The value and use of individual pricing policy within the tour operator industry

Travelling abroad and to far-away countries used to be an adventurous undertaking with many uncertainties that scared of many travellers alike. This changed over the past years and tourism has become a much easier endeavour. While this change is positive for individual travellers as it leads to more possibility to book holidays without intermediates, it does form a limitation for the tour operators as travellers are less reliant on the tour operator industry. Due to these trends within the industry, tour operators need to adjust and find ways to stay relevant and attractive for customers.

While this trend does happen for many travellers, there are others which are still reliant on tour operators. This leads to the main point of the blog, people put other values to the same product. An experienced traveller will set the value lower for a packaged tour than a traveller that finds booking and finding a holiday a difficult endeavour. The question is, do you offer the same prices for both travellers or do you differentiate on price for different customers? That question is the basic principle of individual pricing policy.

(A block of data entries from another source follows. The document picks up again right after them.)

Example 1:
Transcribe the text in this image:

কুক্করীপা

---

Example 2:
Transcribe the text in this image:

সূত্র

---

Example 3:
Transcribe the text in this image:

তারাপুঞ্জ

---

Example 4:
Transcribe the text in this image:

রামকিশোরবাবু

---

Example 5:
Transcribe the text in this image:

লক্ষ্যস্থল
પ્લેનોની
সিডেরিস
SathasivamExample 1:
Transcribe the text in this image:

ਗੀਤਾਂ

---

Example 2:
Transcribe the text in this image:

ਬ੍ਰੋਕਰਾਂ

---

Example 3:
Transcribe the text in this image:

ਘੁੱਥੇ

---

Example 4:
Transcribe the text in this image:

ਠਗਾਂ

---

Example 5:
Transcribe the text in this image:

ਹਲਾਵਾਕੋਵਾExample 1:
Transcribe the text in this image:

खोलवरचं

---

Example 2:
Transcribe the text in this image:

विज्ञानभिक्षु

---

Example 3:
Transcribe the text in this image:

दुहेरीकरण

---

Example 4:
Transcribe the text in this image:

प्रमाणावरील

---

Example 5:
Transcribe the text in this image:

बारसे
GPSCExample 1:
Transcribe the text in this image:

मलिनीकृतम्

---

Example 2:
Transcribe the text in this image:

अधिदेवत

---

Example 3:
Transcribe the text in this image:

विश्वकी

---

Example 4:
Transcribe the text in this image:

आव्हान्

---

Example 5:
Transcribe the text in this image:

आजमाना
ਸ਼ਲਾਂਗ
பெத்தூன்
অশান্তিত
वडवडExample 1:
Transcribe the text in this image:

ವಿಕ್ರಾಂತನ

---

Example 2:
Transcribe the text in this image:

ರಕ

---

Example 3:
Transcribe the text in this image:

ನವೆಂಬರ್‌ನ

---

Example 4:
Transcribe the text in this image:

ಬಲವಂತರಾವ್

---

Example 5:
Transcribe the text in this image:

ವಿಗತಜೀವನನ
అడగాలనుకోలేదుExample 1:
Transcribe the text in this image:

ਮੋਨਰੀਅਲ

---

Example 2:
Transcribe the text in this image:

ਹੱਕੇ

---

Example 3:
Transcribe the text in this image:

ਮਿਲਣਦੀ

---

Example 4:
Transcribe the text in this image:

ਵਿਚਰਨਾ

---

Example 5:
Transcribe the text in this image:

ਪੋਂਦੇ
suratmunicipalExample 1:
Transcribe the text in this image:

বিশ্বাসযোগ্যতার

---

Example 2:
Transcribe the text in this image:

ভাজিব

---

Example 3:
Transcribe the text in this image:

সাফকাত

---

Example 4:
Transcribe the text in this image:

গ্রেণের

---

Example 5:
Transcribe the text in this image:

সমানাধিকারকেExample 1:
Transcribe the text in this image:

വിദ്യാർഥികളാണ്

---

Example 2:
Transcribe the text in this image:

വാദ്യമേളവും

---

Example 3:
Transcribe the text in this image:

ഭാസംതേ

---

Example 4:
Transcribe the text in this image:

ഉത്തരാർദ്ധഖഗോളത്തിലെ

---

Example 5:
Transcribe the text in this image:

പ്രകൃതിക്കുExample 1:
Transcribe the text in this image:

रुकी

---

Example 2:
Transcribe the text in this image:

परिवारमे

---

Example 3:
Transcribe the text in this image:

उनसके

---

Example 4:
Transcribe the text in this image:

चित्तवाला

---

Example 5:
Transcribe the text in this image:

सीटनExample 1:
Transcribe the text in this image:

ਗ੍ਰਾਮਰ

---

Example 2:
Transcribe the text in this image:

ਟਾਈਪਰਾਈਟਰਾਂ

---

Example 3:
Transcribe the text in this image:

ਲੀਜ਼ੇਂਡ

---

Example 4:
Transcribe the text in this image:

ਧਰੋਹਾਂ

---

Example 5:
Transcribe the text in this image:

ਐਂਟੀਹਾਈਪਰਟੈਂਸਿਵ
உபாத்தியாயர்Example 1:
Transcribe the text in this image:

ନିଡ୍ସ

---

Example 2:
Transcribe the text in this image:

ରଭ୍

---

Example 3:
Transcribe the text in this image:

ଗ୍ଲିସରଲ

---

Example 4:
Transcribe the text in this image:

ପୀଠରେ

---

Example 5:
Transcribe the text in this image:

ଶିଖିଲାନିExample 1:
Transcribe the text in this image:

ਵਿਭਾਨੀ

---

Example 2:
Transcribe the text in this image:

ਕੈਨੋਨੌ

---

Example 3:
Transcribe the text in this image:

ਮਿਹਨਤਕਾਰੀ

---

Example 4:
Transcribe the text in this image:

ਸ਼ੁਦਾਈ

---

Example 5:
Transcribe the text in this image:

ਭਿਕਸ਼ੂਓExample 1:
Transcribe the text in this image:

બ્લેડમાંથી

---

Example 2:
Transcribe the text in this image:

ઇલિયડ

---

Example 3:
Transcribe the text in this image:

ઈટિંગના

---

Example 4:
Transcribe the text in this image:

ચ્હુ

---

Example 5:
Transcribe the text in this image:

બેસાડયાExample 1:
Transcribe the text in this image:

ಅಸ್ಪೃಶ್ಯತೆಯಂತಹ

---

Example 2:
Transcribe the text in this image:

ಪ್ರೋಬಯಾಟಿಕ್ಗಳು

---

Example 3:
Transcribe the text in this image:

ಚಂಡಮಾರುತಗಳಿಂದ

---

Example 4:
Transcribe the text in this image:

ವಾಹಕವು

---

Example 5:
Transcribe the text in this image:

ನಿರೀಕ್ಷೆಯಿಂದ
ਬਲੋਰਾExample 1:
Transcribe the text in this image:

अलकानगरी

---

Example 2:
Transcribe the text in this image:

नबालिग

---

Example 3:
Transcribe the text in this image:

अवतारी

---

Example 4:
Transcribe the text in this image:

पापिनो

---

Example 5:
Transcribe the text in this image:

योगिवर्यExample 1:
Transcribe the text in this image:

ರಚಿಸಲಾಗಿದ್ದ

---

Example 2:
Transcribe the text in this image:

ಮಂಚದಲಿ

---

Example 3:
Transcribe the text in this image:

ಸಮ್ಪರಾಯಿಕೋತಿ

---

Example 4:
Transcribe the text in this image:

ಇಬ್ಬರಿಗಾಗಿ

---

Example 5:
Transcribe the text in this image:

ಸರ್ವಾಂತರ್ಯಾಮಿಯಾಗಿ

Price differentiation has been a common used strategy already in which the pricing changes with certain variables such as tours being more expensive during the holidays but this change is the same for all customers and not focussed on an individualised approach. By going a step further than pricing and focussing on the individual demands of a customer, packages can potentially be sold for more money than anticipated. Individual pricing policy can come in many different forms such higher or lower pricing for certain segments but can also be utilized more diverse such as discounts and compensation for long term clients or potential customers to increase loyalty and commitment to the brand.

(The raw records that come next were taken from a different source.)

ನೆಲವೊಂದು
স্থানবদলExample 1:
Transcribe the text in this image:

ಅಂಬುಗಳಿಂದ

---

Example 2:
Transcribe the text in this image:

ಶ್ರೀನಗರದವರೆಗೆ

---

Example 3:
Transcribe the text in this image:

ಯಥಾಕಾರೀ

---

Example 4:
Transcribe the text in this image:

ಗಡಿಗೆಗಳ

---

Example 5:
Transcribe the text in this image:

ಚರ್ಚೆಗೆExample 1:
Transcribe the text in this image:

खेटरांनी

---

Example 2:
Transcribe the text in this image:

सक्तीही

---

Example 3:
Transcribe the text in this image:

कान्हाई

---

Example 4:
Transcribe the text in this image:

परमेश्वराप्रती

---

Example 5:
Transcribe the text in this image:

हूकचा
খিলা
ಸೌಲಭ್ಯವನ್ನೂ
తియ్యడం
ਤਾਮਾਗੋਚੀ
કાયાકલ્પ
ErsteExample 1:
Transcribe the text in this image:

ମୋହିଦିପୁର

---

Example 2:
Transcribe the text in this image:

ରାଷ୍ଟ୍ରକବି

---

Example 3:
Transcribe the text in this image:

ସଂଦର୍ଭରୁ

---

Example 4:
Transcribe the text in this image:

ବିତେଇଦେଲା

While this policy does potentially lead to increase commitment of customers and extra revenue & sales, it does have its risks as well which need to be accounted for. Packaged tours are often the same product for all customers involved and can lead to dissatisfaction of the customers realise a price difference, this needs to be handled diligently as to avoid displeased customers. This is the same case for offering low pricing to new customers, which seems like a great concept on the first hand but has its risks such as loyal customers being dissatisfied with disadvantages for actually being loyal.

Thus, tour operators need to tread this pricing policy with care; it carries it risks but if executed properly, will lead to an increased revenue and potentially increased customer loyalty & commitment. One of the first steps in individual pricing is to ensure a proper database and consumer profile so that the customer is well understood and pricing can be adjusted accordingly.

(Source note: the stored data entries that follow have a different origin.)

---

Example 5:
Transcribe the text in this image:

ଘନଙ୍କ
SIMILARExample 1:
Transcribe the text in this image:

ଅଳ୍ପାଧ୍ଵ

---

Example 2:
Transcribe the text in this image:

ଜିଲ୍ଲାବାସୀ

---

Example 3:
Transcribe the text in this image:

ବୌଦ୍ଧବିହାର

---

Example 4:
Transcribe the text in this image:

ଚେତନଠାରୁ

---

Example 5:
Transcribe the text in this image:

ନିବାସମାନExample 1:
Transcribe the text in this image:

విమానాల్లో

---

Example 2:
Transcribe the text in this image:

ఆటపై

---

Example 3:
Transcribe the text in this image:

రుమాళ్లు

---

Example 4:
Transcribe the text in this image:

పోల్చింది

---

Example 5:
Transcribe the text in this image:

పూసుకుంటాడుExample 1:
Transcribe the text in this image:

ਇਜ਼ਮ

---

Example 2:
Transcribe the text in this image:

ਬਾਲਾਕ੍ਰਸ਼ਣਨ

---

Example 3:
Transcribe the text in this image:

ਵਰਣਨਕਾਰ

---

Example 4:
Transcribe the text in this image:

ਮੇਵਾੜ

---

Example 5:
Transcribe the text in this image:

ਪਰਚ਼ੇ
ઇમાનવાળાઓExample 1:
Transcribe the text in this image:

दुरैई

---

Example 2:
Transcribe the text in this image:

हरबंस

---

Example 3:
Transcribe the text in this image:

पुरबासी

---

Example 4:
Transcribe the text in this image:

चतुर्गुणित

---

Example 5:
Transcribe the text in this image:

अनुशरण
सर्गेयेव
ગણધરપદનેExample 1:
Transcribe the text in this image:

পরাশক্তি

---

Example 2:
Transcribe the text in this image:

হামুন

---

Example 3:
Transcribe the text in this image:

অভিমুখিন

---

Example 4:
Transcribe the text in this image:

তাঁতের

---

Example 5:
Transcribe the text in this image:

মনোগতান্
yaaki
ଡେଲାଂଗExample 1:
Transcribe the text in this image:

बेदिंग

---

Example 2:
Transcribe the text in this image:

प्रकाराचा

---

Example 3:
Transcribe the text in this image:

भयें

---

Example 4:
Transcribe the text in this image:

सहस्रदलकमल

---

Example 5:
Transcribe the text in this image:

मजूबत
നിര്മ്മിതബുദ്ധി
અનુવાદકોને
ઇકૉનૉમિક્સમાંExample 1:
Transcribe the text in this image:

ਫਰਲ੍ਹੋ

All in all, individual pricing is a great practice for the tour operator industry as consumers value the product differently and thus individual pricing can be beneficial as long as it is executed accordingly.

Bibliography

Bearne, S. (2016, February 26). How technology has transformed the travel industry. From Theguardian: https://www.theguardian.com/media-network/2016/feb/29/technology-internet-transformed-travel-industry-airbnb

Butler, R. (1980). THE CONCEPT OF A TOURIST AREA CYCLE OF EVOLUTION:. Canadian Geographer, 5-12.

Chaffey, D. (2017, March 1). Mobile Marketing Statistics compilation. From Smart Insights: http://www.smartinsights.com/mobile-marketing/mobile-marketing-analytics/mobile-marketing-statistics/

Peelen, E., & Beltman, R. (2013). CRM definitions. In Customer Relationship Management (p. 13). Harlow: Pearson.